● **Records for the task**
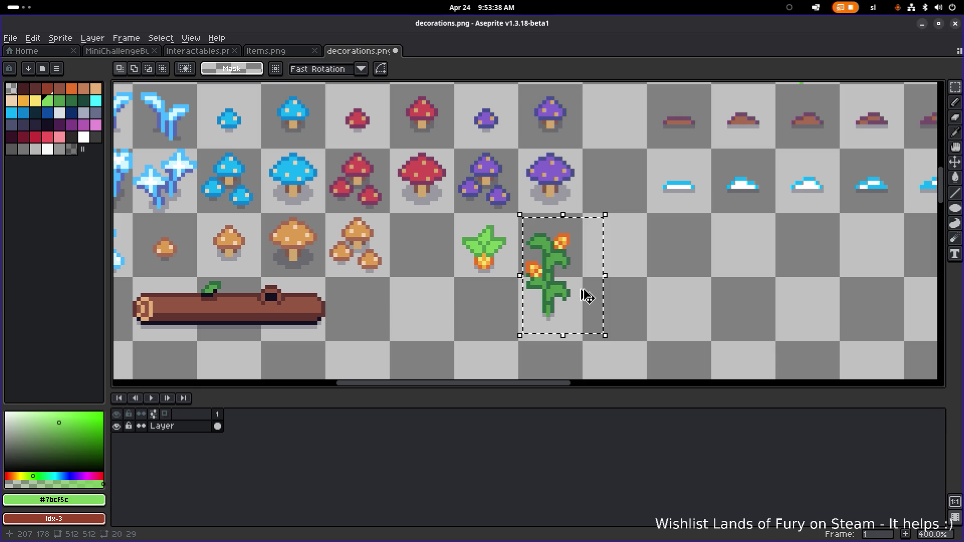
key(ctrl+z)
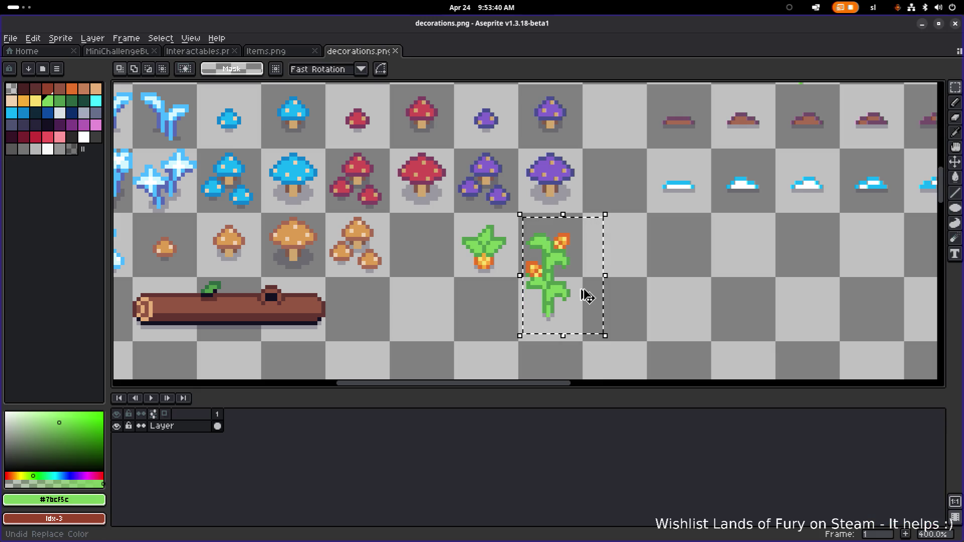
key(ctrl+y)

---

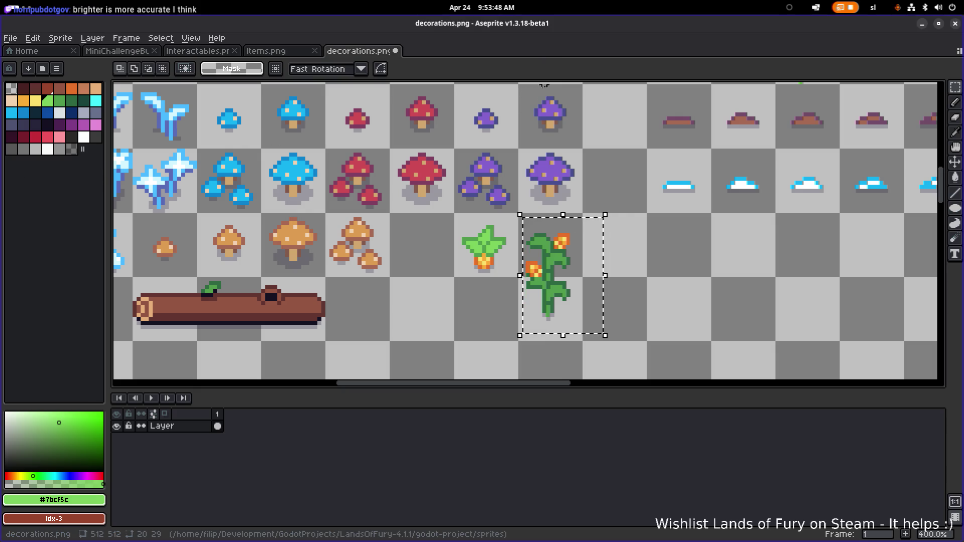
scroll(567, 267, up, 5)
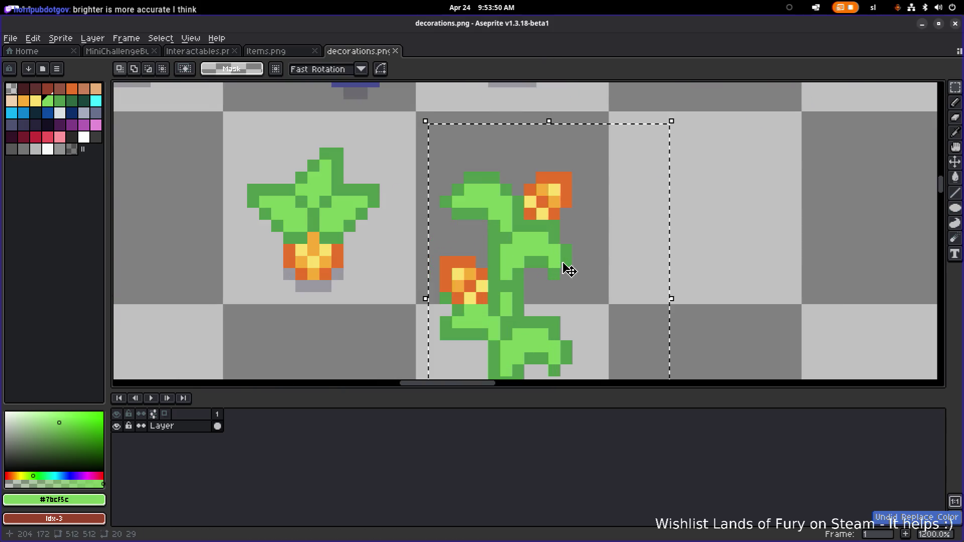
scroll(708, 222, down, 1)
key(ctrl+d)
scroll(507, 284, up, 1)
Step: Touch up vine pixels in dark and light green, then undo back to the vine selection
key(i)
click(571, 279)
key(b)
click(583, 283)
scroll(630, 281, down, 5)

● **Assignment**
Lines of the material in which the word "scroll" occurs are to be copied out.

● **Result for this task**
scroll(567, 267, up, 5)
scroll(708, 222, down, 1)
scroll(507, 284, up, 1)
scroll(630, 281, down, 5)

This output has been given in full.